━━ TEXT
8 thoughts on “Columbus Regional Hospital Flood of 2008

  1. Brought forth from the depths of adversity, Columbus Regional Hospital gives the best care in South-Central Indiana. Best of luck in the future, and congratulations on the recovery of your fine institution.

  2. We had all sorts of flooding over here in WI too that same month.  Really dangerous, though, for a flood of that magnitude to hit a hospital.  I hope your installations will do some good if that ever happens again.

  3. It's not too surprising that us in CRH EMS didn't get mentioned through all of this appreciation. We put in a lot of work during that time, a lot of hours away from home and our families, and we definitely deserved some recognition.
━━━━
━━ DATA PROVIDED
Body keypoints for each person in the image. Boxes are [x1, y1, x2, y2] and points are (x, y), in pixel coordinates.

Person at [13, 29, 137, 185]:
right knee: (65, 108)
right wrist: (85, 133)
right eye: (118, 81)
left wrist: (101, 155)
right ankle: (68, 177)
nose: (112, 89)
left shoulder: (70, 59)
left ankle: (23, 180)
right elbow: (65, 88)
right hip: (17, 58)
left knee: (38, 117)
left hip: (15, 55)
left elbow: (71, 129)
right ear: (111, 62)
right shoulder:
━━━━
**WHAT YOU HAVE TO DO:**
From the comments on the Columbus Regional Hospital flood, extract word for word the part that opens with the words containing "2. We had all" and closes with "deserved some recognition.".

**ANSWER FOR THIS EXERCISE:**
2. We had all sorts of flooding over here in WI too that same month.  Really dangerous, though, for a flood of that magnitude to hit a hospital.  I hope your installations will do some good if that ever happens again.

  3. It's not too surprising that us in CRH EMS didn't get mentioned through all of this appreciation. We put in a lot of work during that time, a lot of hours away from home and our families, and we definitely deserved some recognition.